Excerpted text
·····

# Where is Pegasus/Moebius?



## LGFugate (Sep 11, 2000)

It's been a while now since Pegasus bought Moebius from Frank and while they have (slowly!) been bringing out the last kits announced before the purchase, I've not seen anything new from either Pegasus or Moebius...Are we seeing the end of both lines? I've been building up some of the sci-fi movie kits from Pegasus lately (The Cosmostrator, Luna, etc.) and I got to thinking about this. I just started building the Moebius Jupiter 2 as well, and darnit, I want more! (Please excuse my French!)

Anybody got any info on Pegasus/Moebius? I love both companies and hope they haven't bitten off more than they can chew!

Larry


----------



## Warspite (Aug 3, 2013)

LGFugate said:


> It's been a while now since Pegasus bought Moebius from Frank and while they have (slowly!) been bringing out the last kits announced before the purchase, I've not seen anything new from either Pegasus or Moebius...Are we seeing the end of both lines? I've been building up some of the sci-fi movie kits from Pegasus lately (The Cosmostrator, Luna, etc.) and I got to thinking about this. I just started building the Moebius Jupiter 2 as well, and darnit, I want more! (Please excuse my French!)
> 
> Anybody got any info on Pegasus/Moebius? I love both companies and hope they haven't bitten off more than they can chew!
> 
> Larry


I have been looking for any news from Pegasus but can't find anything from them, not even on their Facebook page which is primarily R/C. Their main website has no news or coming soon pages either. They never mentioned they were in negotiations with Universal for the BSG kit rights and never said a word when they didn't get them. It took people saying they dropped the line to get someone from Pegasus to comment and it was pretty much a rant about people lying. Don't know what he expected when they didn't release any news about anything Moebius related.

Pegasus just went through a big move to a larger location but that was a few months ago and still no news releases. It seems they haven't learned a thing.


----------



## Ross Bailey (Sep 24, 2019)

Warspite said:


> I have been looking for any news from Pegasus but can't find anything from them, not even on their Facebook page which is primarily R/C. Their main website has no news or coming soon pages either. They never mentioned they were in negotiations with Universal for the BSG kit rights and never said a word when they didn't get them. It took people saying they dropped the line to get someone from Pegasus to comment and it was pretty much a rant about people lying. Don't know what he expected when they didn't release any news about anything Moebius related.
> 
> Pegasus just went through a big move to a larger location but that was a few months ago and still no news releases. It seems they haven't learned a thing.


Steve over at cult TV man has recently mentioned that they're going to be showing product at an ipms show in August.


----------



## SUNGOD (Jan 20, 2006)

Pegasus.....good company. Lousy public relations.


----------



## Ross Bailey (Sep 24, 2019)

·····

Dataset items

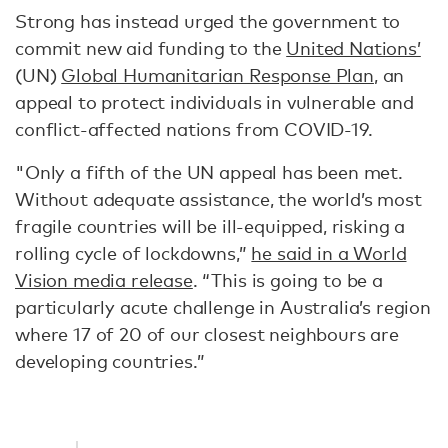
Strong has instead urged the government to
commit new aid funding to the
United Nations’
(UN)
Global Humanitarian Response Plan
, an
appeal to protect individuals in vulnerable and
conflict-affected nations from COVID-19.
"Only a fifth of the UN appeal has been met.
Without adequate assistance, the world’s most
fragile countries will be ill-equipped, risking a
rolling cycle of lockdowns,”
he said in a World
Vision media release
. “This is going to be a
particularly acute challenge in Australia’s region
where 17 of 20 of our closest neighbours are
developing countries.”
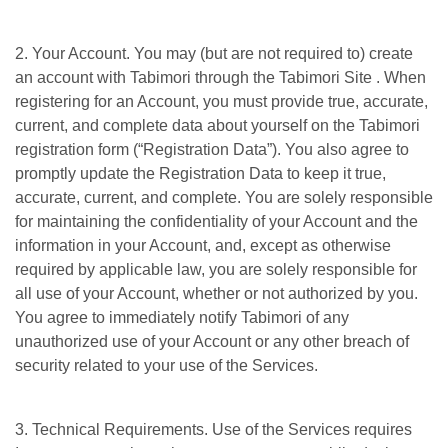
2. Your Account. You may (but are not required to) create
an account with Tabimori through the Tabimori Site . When
registering for an Account, you must provide true, accurate,
current, and complete data about yourself on the Tabimori
registration form (“Registration Data”). You also agree to
promptly update the Registration Data to keep it true,
accurate, current, and complete. You are solely responsible
for maintaining the confidentiality of your Account and the
information in your Account, and, except as otherwise
required by applicable law, you are solely responsible for
all use of your Account, whether or not authorized by you.
You agree to immediately notify Tabimori of any
unauthorized use of your Account or any other breach of
security related to your use of the Services.
3. Technical Requirements. Use of the Services requires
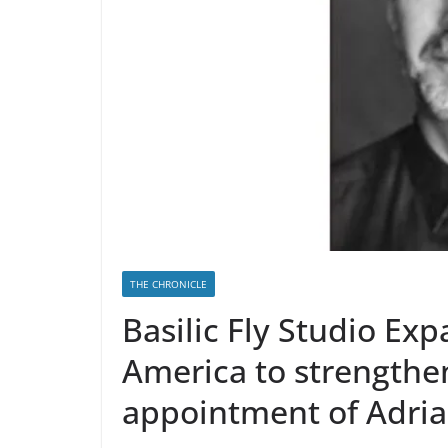
THE CHRONICLE
Basilic Fly Studio Exp
America to strengthe
appointment of Adri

·····

Exercise set
1. Can you print the forum thread about Pegasus and Moebius from "Steve over at" up to and including "(Jan 20, 2006)"?
2. Would you output only the listing's lines from the line with "2. Your Account." up to and including the line with "unauthorized use of"?

Written responses
1.
Steve over at cult TV man has recently mentioned that they're going to be showing product at an ipms show in August.


----------



## SUNGOD (Jan 20, 2006)

2.
2. Your Account. You may (but are not required to) create
an account with Tabimori through the Tabimori Site . When
registering for an Account, you must provide true, accurate,
current, and complete data about yourself on the Tabimori
registration form (“Registration Data”). You also agree to
promptly update the Registration Data to keep it true,
accurate, current, and complete. You are solely responsible
for maintaining the confidentiality of your Account and the
information in your Account, and, except as otherwise
required by applicable law, you are solely responsible for
all use of your Account, whether or not authorized by you.
You agree to immediately notify Tabimori of any
unauthorized use of your Account or any other breach of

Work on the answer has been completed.